*** Given records
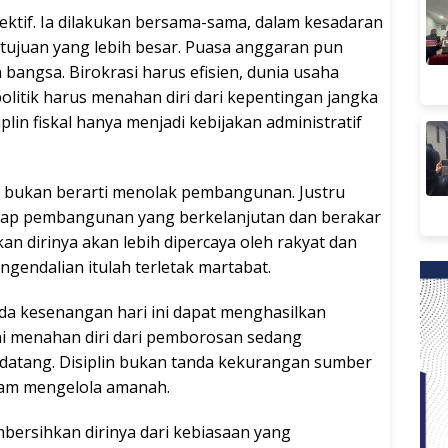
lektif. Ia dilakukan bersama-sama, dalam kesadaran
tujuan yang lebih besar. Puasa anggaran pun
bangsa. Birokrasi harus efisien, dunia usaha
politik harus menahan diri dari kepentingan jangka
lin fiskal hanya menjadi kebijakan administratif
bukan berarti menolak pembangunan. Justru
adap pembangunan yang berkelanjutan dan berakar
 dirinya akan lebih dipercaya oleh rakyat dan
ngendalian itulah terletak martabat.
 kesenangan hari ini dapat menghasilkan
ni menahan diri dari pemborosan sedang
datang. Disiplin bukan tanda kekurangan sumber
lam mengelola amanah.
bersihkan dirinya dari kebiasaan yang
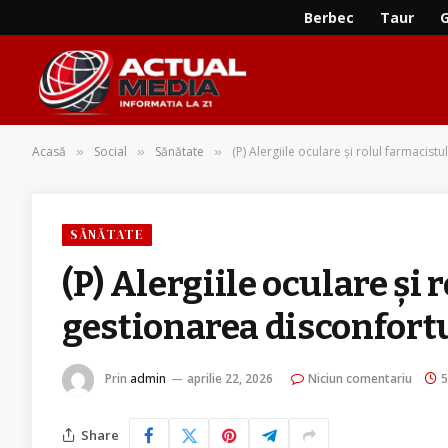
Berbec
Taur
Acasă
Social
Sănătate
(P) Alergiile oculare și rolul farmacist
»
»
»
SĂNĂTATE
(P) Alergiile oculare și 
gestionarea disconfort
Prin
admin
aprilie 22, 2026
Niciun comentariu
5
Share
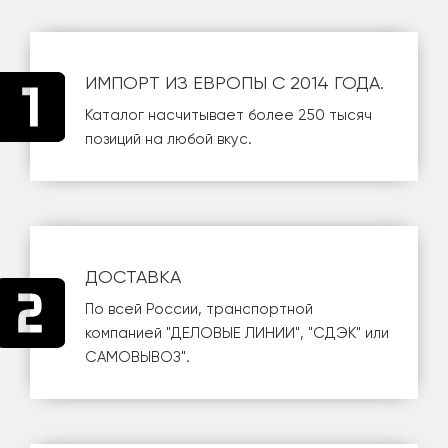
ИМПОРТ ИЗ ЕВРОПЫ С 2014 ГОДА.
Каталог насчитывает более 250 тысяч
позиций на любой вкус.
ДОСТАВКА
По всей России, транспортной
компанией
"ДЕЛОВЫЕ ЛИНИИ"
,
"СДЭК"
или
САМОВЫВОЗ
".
******
■ **The problem**:
Convert the records into a Markdown table with the columns "Row" and "Text". Begin at the start of the records and stop after the line that contains "bukan berarti menolak pembangunan. Justru". Leave out blank lines and the pictures.

■ **Reply to the task**:
| Row | Text |
|---|---|
| 1 | lektif. Ia dilakukan bersama-sama, dalam kesadaran |
| 2 | tujuan yang lebih besar. Puasa anggaran pun |
| 3 | bangsa. Birokrasi harus efisien, dunia usaha |
| 4 | politik harus menahan diri dari kepentingan jangka |
| 5 | lin fiskal hanya menjadi kebijakan administratif |
| 6 | bukan berarti menolak pembangunan. Justru |